▶ EXTRACT PROVIDED
↓↓↓

1. An apparatus comprising: a substrate; and a dielectric film coupled with the substrate, the dielectric film comprising ZrO2 and HfO2 wherein the ratio of Zr to Hf in the dielectric film is about 5 to 10 atoms of Zr for every 1 atom of Hf to reduce ToxE or reduce Jox, or combinations thereof, of the dielectric film.

2. An apparatus according to claim 1 wherein the dielectric film is deposited using atomic layer deposition (ALD), physical vapor deposition (PVD), chemical vapor deposition (CVD), sputtering, or any suitable combination thereof.

3. An apparatus according to claim 1 wherein the dielectric film is deposited by atomic layer deposition (ALD) using 6 cycles of ZrO2 deposition for every 1 cycle of HfO2 deposition until a desired thickness is achieved.

4. An apparatus according to claim 1 wherein the substrate comprises a first electrode coupled with the dielectric film, the apparatus further comprising: a second electrode coupled with the dielectric film wherein the first electrode, the dielectric film, and the second electrode are part of a metal-insulator-metal (MIM) capacitor for a memory device wherein the dielectric film allows for a smaller capacitor area needed to store charge.

↑↑↑

▶ RECORD SET
↓↓↓

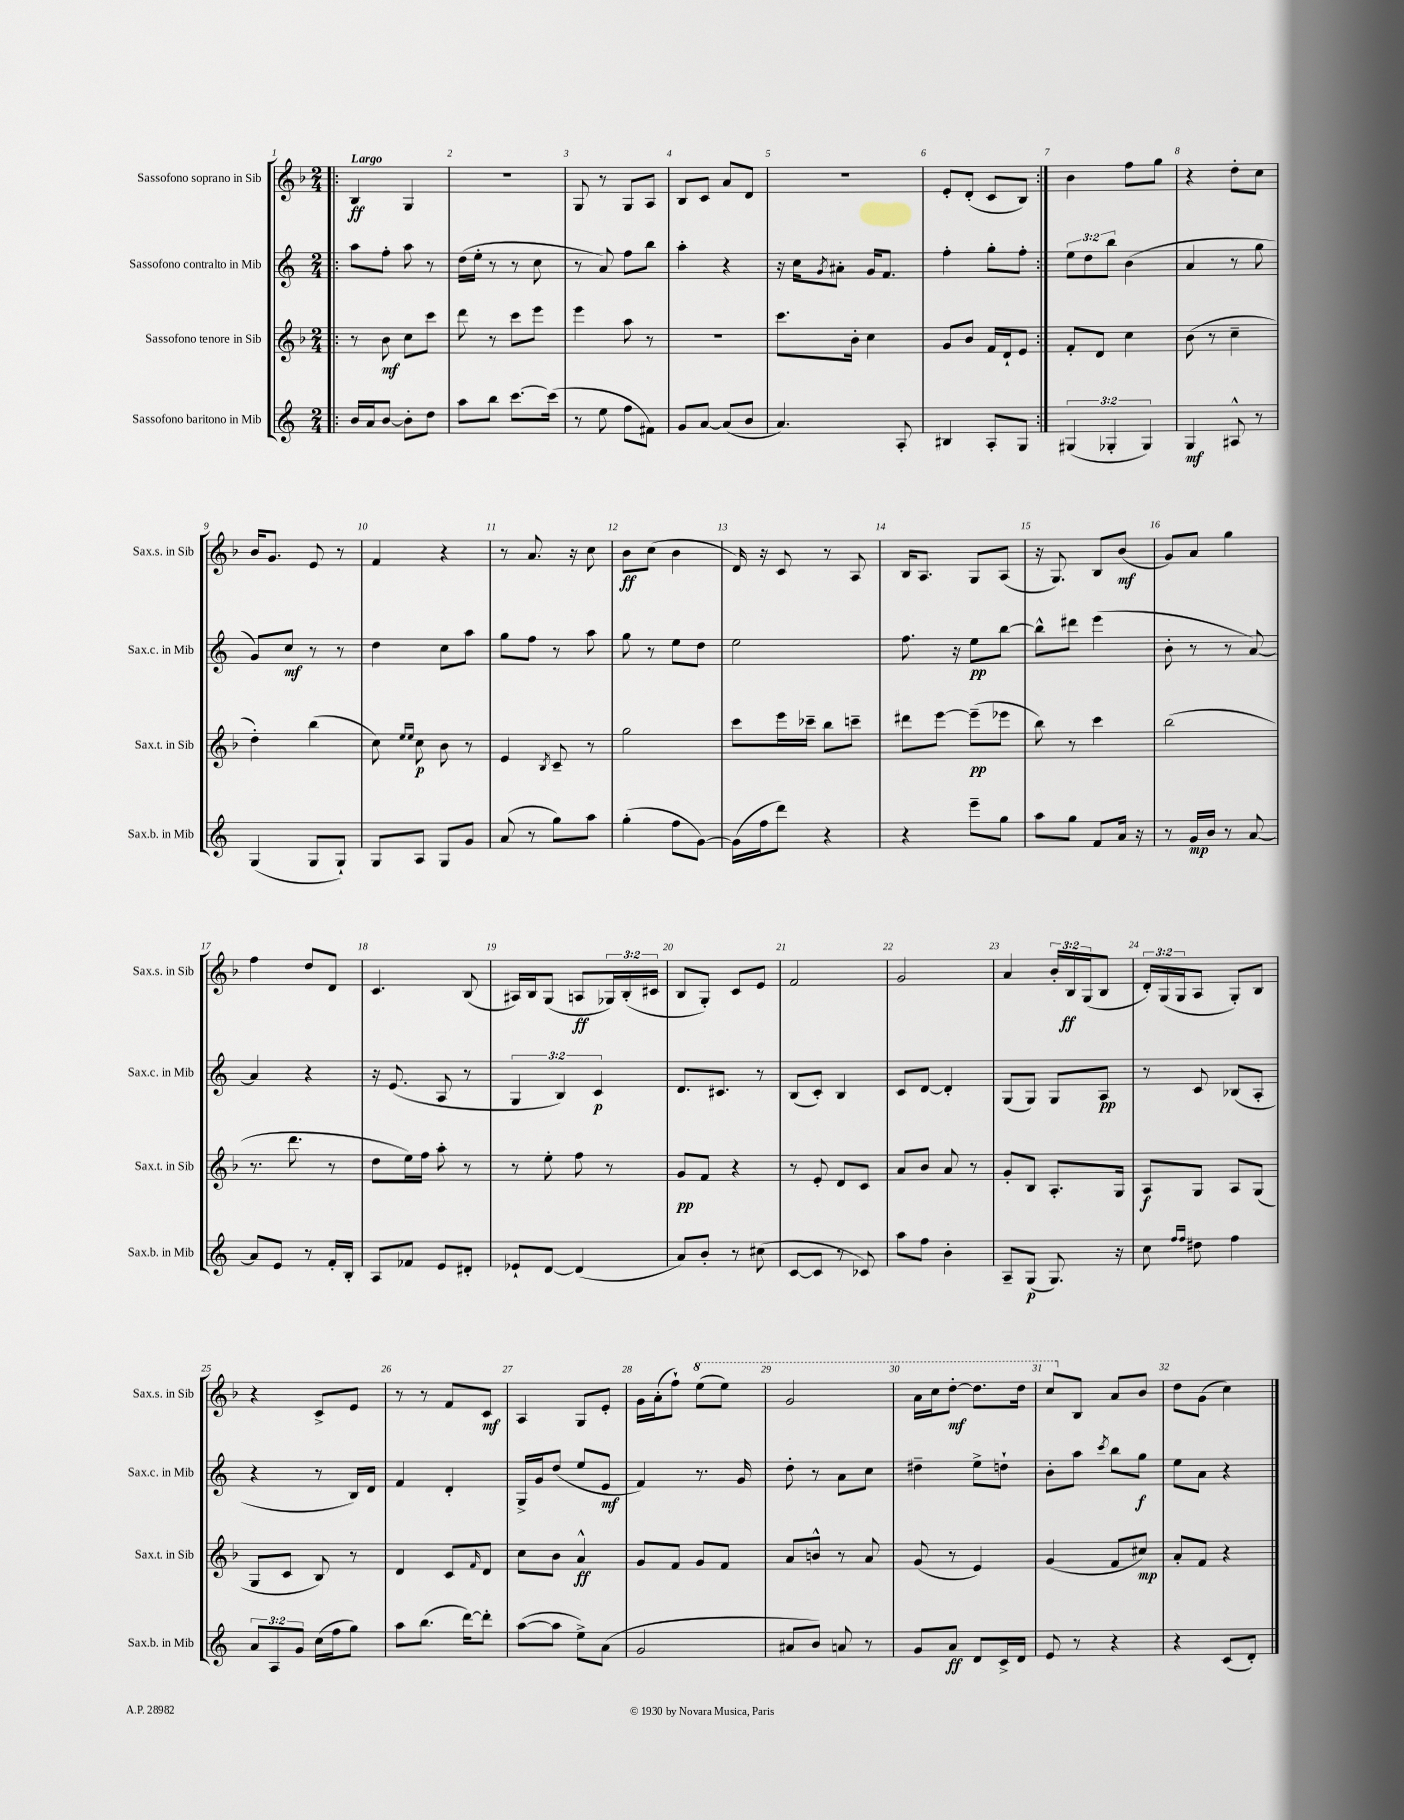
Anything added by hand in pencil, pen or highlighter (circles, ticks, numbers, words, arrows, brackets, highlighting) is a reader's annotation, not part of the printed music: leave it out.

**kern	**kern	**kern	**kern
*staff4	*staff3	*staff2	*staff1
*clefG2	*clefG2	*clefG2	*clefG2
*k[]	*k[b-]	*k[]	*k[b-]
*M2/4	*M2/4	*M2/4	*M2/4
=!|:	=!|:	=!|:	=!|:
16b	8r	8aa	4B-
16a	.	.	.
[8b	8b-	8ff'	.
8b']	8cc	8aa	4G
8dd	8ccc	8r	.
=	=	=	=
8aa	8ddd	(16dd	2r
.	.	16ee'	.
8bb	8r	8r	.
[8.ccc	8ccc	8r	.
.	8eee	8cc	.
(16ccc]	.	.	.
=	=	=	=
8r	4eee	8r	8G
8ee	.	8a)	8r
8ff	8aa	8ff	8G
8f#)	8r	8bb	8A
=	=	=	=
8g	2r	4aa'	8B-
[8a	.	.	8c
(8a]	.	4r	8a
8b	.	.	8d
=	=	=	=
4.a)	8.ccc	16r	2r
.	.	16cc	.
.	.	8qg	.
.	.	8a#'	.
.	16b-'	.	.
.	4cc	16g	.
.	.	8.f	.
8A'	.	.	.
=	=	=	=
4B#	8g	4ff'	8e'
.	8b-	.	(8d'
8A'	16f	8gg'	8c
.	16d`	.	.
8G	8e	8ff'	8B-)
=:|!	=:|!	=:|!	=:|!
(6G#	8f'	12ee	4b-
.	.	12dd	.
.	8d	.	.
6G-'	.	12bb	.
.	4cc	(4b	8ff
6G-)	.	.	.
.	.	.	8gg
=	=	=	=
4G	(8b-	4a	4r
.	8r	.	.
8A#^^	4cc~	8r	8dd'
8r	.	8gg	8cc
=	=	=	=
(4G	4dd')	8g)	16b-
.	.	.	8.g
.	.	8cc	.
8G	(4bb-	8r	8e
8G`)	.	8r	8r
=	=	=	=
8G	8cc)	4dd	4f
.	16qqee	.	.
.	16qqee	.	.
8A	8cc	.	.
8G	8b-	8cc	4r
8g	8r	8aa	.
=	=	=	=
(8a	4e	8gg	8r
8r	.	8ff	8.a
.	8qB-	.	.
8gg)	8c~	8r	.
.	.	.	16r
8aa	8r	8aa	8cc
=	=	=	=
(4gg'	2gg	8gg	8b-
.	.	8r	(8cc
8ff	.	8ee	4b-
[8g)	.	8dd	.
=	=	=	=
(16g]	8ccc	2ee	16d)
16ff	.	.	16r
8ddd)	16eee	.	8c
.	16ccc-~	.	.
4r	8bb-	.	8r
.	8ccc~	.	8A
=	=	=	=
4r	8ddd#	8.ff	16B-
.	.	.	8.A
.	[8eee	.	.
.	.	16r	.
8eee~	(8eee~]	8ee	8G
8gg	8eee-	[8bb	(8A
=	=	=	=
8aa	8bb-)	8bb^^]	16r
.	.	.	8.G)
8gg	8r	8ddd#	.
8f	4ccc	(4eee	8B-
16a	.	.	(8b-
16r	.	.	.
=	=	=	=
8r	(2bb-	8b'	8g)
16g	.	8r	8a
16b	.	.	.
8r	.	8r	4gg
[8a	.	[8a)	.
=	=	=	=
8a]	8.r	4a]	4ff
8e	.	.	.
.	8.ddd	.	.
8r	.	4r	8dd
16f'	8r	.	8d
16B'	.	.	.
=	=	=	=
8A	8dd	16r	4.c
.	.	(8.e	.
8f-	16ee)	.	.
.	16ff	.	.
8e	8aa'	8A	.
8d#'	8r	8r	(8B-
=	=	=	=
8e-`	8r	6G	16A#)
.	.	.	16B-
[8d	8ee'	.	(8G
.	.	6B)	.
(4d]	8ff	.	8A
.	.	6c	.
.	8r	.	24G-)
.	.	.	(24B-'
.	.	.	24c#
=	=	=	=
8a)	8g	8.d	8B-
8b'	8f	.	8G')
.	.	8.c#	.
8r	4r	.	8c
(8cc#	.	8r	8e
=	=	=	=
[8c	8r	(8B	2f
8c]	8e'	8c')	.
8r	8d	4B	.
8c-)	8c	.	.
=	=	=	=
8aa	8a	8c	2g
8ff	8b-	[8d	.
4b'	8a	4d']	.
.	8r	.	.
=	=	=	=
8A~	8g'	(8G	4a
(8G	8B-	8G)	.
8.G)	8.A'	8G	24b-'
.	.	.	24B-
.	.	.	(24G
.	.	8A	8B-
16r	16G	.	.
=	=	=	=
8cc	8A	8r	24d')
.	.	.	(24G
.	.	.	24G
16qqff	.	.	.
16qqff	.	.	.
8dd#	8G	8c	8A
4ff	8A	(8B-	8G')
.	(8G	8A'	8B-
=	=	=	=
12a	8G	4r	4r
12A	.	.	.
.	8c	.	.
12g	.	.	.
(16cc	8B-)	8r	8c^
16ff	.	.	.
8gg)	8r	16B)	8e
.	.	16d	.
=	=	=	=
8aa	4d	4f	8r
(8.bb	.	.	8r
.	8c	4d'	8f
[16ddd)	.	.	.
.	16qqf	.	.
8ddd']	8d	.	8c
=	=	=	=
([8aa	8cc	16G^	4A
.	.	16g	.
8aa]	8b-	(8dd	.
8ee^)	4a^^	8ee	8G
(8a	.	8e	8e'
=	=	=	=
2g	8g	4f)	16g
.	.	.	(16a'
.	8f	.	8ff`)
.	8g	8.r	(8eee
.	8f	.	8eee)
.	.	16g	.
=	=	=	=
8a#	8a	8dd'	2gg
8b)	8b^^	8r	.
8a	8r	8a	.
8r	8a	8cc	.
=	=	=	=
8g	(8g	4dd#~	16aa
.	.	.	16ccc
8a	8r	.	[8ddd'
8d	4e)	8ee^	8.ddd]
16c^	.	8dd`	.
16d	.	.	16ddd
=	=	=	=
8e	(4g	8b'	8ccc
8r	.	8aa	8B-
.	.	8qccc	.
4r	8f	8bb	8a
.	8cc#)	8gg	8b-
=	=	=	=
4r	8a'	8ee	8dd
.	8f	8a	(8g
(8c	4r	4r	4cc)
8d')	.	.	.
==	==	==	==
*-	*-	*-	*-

↑↑↑

▶ LIST OF TASKS
**1)** Please write out the passage of the patent claims that opens with the words containing "1. An apparatus" and closes with "thickness is achieved.".
**2)** According to the patent claims, how many cycles of ZrO2 deposition are used for every cycle of HfO2 deposition when the film is deposited by atomic layer deposition?
The entries have no connection to the patent claims.

▶ EXPECTED RESPONSES
**1)**
1. An apparatus comprising: a substrate; and a dielectric film coupled with the substrate, the dielectric film comprising ZrO2 and HfO2 wherein the ratio of Zr to Hf in the dielectric film is about 5 to 10 atoms of Zr for every 1 atom of Hf to reduce ToxE or reduce Jox, or combinations thereof, of the dielectric film.

2. An apparatus according to claim 1 wherein the dielectric film is deposited using atomic layer deposition (ALD), physical vapor deposition (PVD), chemical vapor deposition (CVD), sputtering, or any suitable combination thereof.

3. An apparatus according to claim 1 wherein the dielectric film is deposited by atomic layer deposition (ALD) using 6 cycles of ZrO2 deposition for every 1 cycle of HfO2 deposition until a desired thickness is achieved.

**2)** Six cycles of ZrO2 deposition for every one cycle of HfO2 deposition.